Now there are no extra bits of current carrying conductor producing extra B-field.
Unfortunately this accumulation of charge will produce an E-field which changes with time passing through the Amperian loop - a displacement current which has to be dealt with on the mu I side of the equation.
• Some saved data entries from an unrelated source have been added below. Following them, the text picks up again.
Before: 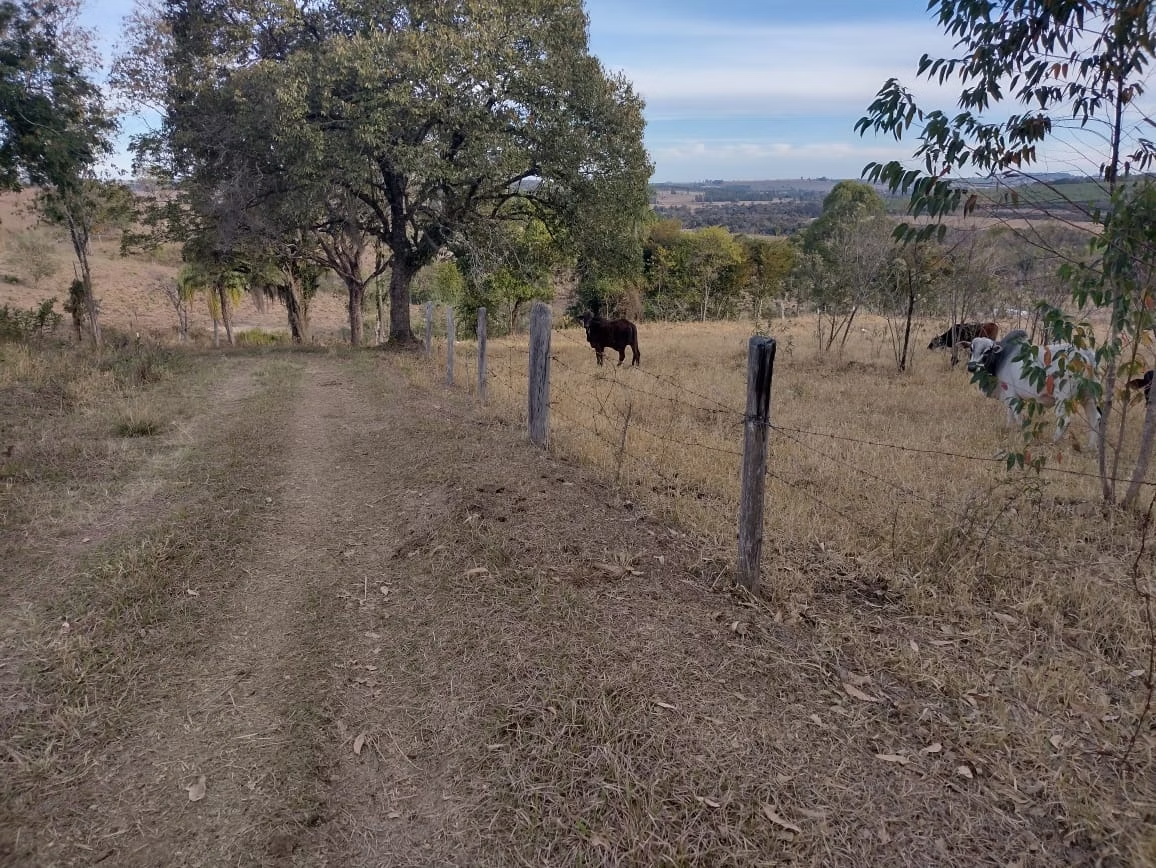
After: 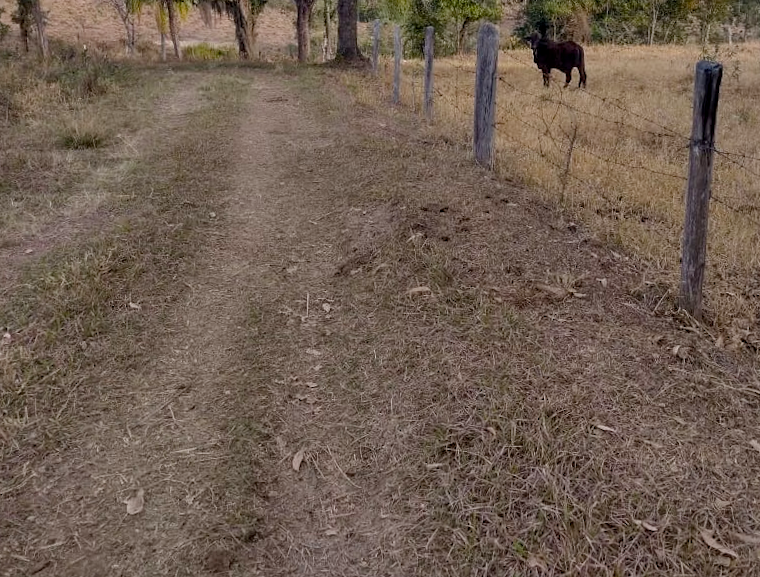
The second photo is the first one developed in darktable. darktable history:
local contrast: highlights 104%, shadows 99%, detail 119%, midtone range 0.2
color balance rgb: perceptual saturation grading › global saturation 20.512%, perceptual saturation grading › highlights -19.697%, perceptual saturation grading › shadows 29.656%
crop and rotate: angle -1.14°, left 3.579%, top 31.73%, right 28.883%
I have no idea whether or not these are valid reasons for not being able to use Ampere's Law???

Answer 5

the problem can be represented by this drawing:

Answer 6

where the horizontal axis is the \(x-\)axis, whereas the vertical axis, is the \(z-\) axis. Now, we can write:
\[ \Large d{\mathbf{B}} = \frac{i}{{c{r^3}}}\left( {d{\mathbf{l}} \times {\mathbf{r}}} \right)\]
and developing the computation with such reference system, we get:
\[\Large \begin{gathered}
d{\mathbf{B}} = \frac{i}{{c{r^3}}}\left( {d{\mathbf{l}} \times {\mathbf{r}}} \right) = \hfill \\
\hfill \\
= \frac{i}{{c{{\left( {{z^2} + {R^2}} \right)}^{3/2}}}}\det \left( {\begin{array}{*{20}{c}}
{{\mathbf{\hat x}}}&{{\mathbf{\hat y}}}&{{\mathbf{\hat z}}} \\
0&0&{dz} \\
R&0&z
\end{array}} \right) = \hfill \\
\hfill \\
= \frac{{iR}}{{c{{\left( {{z^2} + {R^2}} \right)}^{3/2}}}}dz\;{\mathbf{\hat y}} \hfill \\
\end{gathered} \]
Next, after a simple integration, we can write:
\[\Large {\mathbf{B}} = \frac{{iR}}{c}\int_{ - L/2}^{L/2} {\frac{{dz}}{{{{\left( {{z^2} + {R^2}} \right)}^{3/2}}}}} \;{\mathbf{\hat y}} = \frac{i}{{cR}}\frac{L}{{\sqrt {{R^2} + \frac{{{L^2}}}{4}} }}\;{\mathbf{\hat y}}\]
where the subsequent identity, can be useful:
\[\Large \int {\frac{{dz}}{{{{\left( {{z^2} + {R^2}} \right)}^{3/2}}}} = \frac{z}{{\sqrt {{z^2} + {R^2}} }}} \]
Finally, we can note this limit relation:
\[\Large \mathop {\lim }\limits_{L \to + \infty } {\mathbf{B}} = \mathop {\lim }\limits_{L \to + \infty } \frac{i}{{cR}}\frac{L}{{\sqrt {{R^2} + \frac{{{L^2}}}{4}} }}\;{\mathbf{\hat y}} = \frac{{2i}}{{cR}}\;{\mathbf{\hat y}}\]
which is the \(Biot-Savart\) law, according to the observation of @IrishBoy123

Answer 7

oops.. I have made a typo:
\[\Large \boxed{\int {\frac{{dz}}{{{{\left( {{z^2} + {R^2}} \right)}^{3/2}}}} = \frac{1}{{{R^2}}}\frac{z}{{\sqrt {{z^2} + {R^2}} }}} }\]
and, as usually, I have used the \(CGS\) system

Answer 8

The Biot-Savart method is the standard way to solve this problem but why not Ampere's law?

Answer 9

Thank you all :)
I guess the finite wire segment has no cylindrical symmetry as mentioned by @Farcher /@IrishBoy123 . To use ampere's law we must have B to be same along the entire cylindrical surface...

since ampere's law works only for infinite wires or points that are in middle and near to the wire, we cannot use ampere's law here

Does that sound good ?

@Michele_Laino @Farcher @IrishBoy123